Pre-Calc enclosure problem, with a parallel halfway the enclosure

[Chaim]

A person has 300 feet of fencing to make a rectangle enclose. The person wants to use some fencing to split the enclose into 2 parts with a fence parallel to 2 of the sides. What dimensions should the enclose have to have max possible area?

I was stuck on this for a while.
I thought it was like a rectangle with a line in the middle
Then did 3l + 2w = 300
Then I got lost, I tried substitution but that just cancels the 300 which leaves me with 0
I think I did it all wrong.
Can anyone help?

 

[tkhunny]

Area(l,w) = l*w

Use your fence-length formula to make it a function of a single variable.

 

[Chaim]

Area(l,w) = l*w

Use your fence-length formula to make it a function of a single variable.

Do you mean my formula?
so f(x) = 3l + 2w?
Sorry, Im confused

 

[tkhunny]

No, Why did you do that?

You have 3l+2w = 300 and I gave you Area(l,w) = l*w

Use the first to create Area(w).

l = (300-2w)/3, so Area(w) =

 

[Chaim]

No, Why did you do that?

You have 3l+2w = 300 and I gave you Area(l,w) = l*w

Use the first to create Area(w).

l = (300-2w)/3, so Area(w) =

Then l = 100 - (2/3)w
So I plug that back into the equation right?
3(100-(2/3)w) + 2w = 300
300 - (6/3)w + 2w = 300
(6/3) = 2
300 - 2w + 2w = 300
Then everything = 0?
Cause -2w + 2w cancel
and if I subtract 300 from both side, they cancel too.

 

[tkhunny]

No. Anytime you substitute into the equation you just solved, you will get this result. It is meaningless. You have not yet used the Area formula. You're just dealing with the linear measurements.

3l+2w = 300

Area(l,w) = l*w

w = (300-3l)/2

Area(l) = l*(300-3l)/2 = 150*l - (3/2)l^2

You should recognize this last form as being related to a parabola, opening downward. Find its maximum value.

 

[Chaim]

No. Anytime you substitute into the equation you just solved, you will get this result. It is meaningless. You have not yet used the Area formula. You're just dealing with the linear measurements.

3l+2w = 300

Area(l,w) = l*w

w = (300-3l)/2

Area(l) = l*(300-3l)/2 = 150*l - (3/2)l^2

You should recognize this last form as being related to a parabola, opening downward. Find its maximum value.

Oh ok thanks!
Sorry, I'm not really good at math.
So what I was thinking was (-b/2a)?
So I plugged in (-150/2(-3/2)) = 50
Then I plugged everything back in to get 75
Thanks

 

[tkhunny]

Sorry, I'm not really good at math.

Please never say or think that again. You never will succed with this attitude. Just stop and think rather than just shooting in the dark.

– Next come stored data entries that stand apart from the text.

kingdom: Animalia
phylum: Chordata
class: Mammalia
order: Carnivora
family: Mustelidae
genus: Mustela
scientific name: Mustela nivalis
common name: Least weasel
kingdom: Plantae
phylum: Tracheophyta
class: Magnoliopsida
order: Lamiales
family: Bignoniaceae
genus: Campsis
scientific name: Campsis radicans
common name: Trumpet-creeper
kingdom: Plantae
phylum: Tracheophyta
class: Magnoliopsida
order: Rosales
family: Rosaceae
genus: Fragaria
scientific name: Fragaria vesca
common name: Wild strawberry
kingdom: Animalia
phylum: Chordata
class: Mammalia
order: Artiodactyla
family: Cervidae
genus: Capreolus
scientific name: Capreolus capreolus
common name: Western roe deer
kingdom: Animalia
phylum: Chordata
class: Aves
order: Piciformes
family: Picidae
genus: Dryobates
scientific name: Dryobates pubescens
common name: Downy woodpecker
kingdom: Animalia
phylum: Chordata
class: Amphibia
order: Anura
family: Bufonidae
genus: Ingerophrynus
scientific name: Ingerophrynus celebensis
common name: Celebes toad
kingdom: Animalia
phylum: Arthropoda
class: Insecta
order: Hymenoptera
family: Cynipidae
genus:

So what I was thinking was (-b/2a)?

What were you thinking about that? Is it applicable? What are 'a' and 'b'?

So I plugged in (-150/2(-3/2)) = 50

What is 50?

Then I plugged everything back in to get 75

What is 75?

Did you solve the problem? It's just not clear. Lay out explicitly what you have done and what you have concluded.

Be more careful with notation. It WILL help you.

 

[Chaim]

Please never say or think that again. You never will succed with this attitude. Just stop and think rather than just shooting in the dark.



What were you thinking about that? Is it applicable? What are 'a' and 'b'?



What is 50?



What is 75?

Did you solve the problem? It's just not clear. Lay out explicitly what you have done and what you have concluded.

Be more careful with notation. It WILL help you.

Oh, since I was searching for the max possible, I used the vertex formula which is (-b/2a) since the equation you got was a parabola.
So basically I just used that equation and plugged it into the vertex formula which finds the maximum/minimum point, which then I use the number resulted form the vertex formula, then plugged it back into 3l * 2w, which then lets me plug 50 into the equation, then divide everything by 2 to get w.